06 November 2010

Being There

I am reading Eat, Pray, Love. I haven't seen the movie; I like to have read the book first because, being a librarian, I start with the premise that the book is always better. (Sorry Hollywood.) Sometimes I enjoy the movie very much, as it turns out. Still, I find that having read the book seems more fair to the author's point of view and that the movie should be judged against the book and not the other way around.


I am at chapter 24. I find that I am moved by a passage in which the author (the book is written in the first person) describes her progress in learning to speak Italian. She is speaking with her tutor and they are exchanging idioms. She is teaching him "I've been there" as an American way of saying "I sympathize with what you are feeling." Being a word-geek, I liked taking that moment with the author, Elizabeth Gilbert, to contemplate the nuances of this phrase. It's an exercise we should take from time to time.

"I've been there," has a couple of manifestations: simply saying "I've been there" is a way of saying "I have walked along in the same unmarked path of grief, sadness, discouragement, or pain and I am letting you know that up ahead you will pick up a trail again. Up around a big bend on the trail, you'll finally come to a road and it will lead you back to a big sunny place." Thankfully, we don't have to say any such awful, bulky, ponderous thing. We just say "I've been there." The American person we are addressing then understands that we have felt pain similar to theirs and adds in all the rest of the meaning. Isn't commonality of expression a wonderful thing?

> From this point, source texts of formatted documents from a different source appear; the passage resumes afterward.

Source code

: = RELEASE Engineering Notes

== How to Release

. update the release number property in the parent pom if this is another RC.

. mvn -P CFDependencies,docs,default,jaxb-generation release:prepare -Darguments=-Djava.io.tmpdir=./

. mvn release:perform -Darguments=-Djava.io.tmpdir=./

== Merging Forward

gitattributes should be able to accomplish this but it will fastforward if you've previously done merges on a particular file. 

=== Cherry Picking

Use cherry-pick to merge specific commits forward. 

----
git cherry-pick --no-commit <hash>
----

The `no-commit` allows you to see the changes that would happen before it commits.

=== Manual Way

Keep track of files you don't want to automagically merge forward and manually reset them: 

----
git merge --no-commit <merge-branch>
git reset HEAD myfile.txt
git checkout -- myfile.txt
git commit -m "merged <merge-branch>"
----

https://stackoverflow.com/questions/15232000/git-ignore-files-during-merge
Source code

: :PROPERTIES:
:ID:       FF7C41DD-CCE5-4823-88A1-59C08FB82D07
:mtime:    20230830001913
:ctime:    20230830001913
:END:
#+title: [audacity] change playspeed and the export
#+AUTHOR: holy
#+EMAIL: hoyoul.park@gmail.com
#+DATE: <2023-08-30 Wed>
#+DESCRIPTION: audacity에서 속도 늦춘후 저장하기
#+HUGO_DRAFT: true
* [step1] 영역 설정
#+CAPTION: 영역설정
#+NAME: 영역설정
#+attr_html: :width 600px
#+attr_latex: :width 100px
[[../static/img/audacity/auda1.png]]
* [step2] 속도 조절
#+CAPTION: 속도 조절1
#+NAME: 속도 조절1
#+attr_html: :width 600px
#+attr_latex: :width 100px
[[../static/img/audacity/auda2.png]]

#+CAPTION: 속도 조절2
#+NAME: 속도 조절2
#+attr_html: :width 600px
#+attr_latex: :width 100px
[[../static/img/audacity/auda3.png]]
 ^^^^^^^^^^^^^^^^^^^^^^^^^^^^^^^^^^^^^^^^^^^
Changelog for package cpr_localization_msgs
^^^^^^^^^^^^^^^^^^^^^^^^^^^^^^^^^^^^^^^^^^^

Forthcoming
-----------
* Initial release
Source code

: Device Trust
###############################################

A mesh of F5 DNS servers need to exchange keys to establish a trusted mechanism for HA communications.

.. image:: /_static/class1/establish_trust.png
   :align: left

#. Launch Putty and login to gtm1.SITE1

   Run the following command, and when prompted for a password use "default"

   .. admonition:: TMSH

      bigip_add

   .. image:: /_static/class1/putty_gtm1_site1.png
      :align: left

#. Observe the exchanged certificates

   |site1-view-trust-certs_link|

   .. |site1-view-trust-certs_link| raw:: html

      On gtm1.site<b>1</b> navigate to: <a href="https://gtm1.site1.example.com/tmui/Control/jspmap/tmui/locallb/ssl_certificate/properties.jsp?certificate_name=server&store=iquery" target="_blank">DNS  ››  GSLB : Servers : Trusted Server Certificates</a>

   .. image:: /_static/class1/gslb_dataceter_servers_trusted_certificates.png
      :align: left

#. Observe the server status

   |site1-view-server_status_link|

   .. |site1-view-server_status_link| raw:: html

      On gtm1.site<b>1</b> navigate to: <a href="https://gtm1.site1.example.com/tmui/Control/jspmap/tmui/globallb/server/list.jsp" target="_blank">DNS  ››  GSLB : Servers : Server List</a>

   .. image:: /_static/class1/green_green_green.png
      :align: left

Sometimes, in lighter situations, we say "Been there; done that." Or even "Been there; done that; bought the T-shirt." The first meaning that we have had a similar experience, the second meaning we have done it more than once, or done it in such a big way as to have earned a sort of membership.

Ms. Gilbert's tutor is, at first, mystified by the idea: you've been where? The phrase suggests, in his practical approach to English, that there is a physical place. And, in a way, she explains, it is. It may be a place in your head, but it resides somewhere that both speaker and listener understand.

The tutor then offers his own version: "I have experienced that on my own skin." Like a burn or a scar, Ms. Gilbert clarifies. How wonderfully expressive! Instead of a geographic image, as in the American version, Italians offer the place as themselves in an equally present and physical (and painful) metaphor. The difference is fascinating. In the American version, one sympathizes with the lost feeling, with the sufferer's environment of separateness. In the Italian version, one experiences the personal, visceral pain as a trauma to the body.  What does this reflect about how each of us sees the world?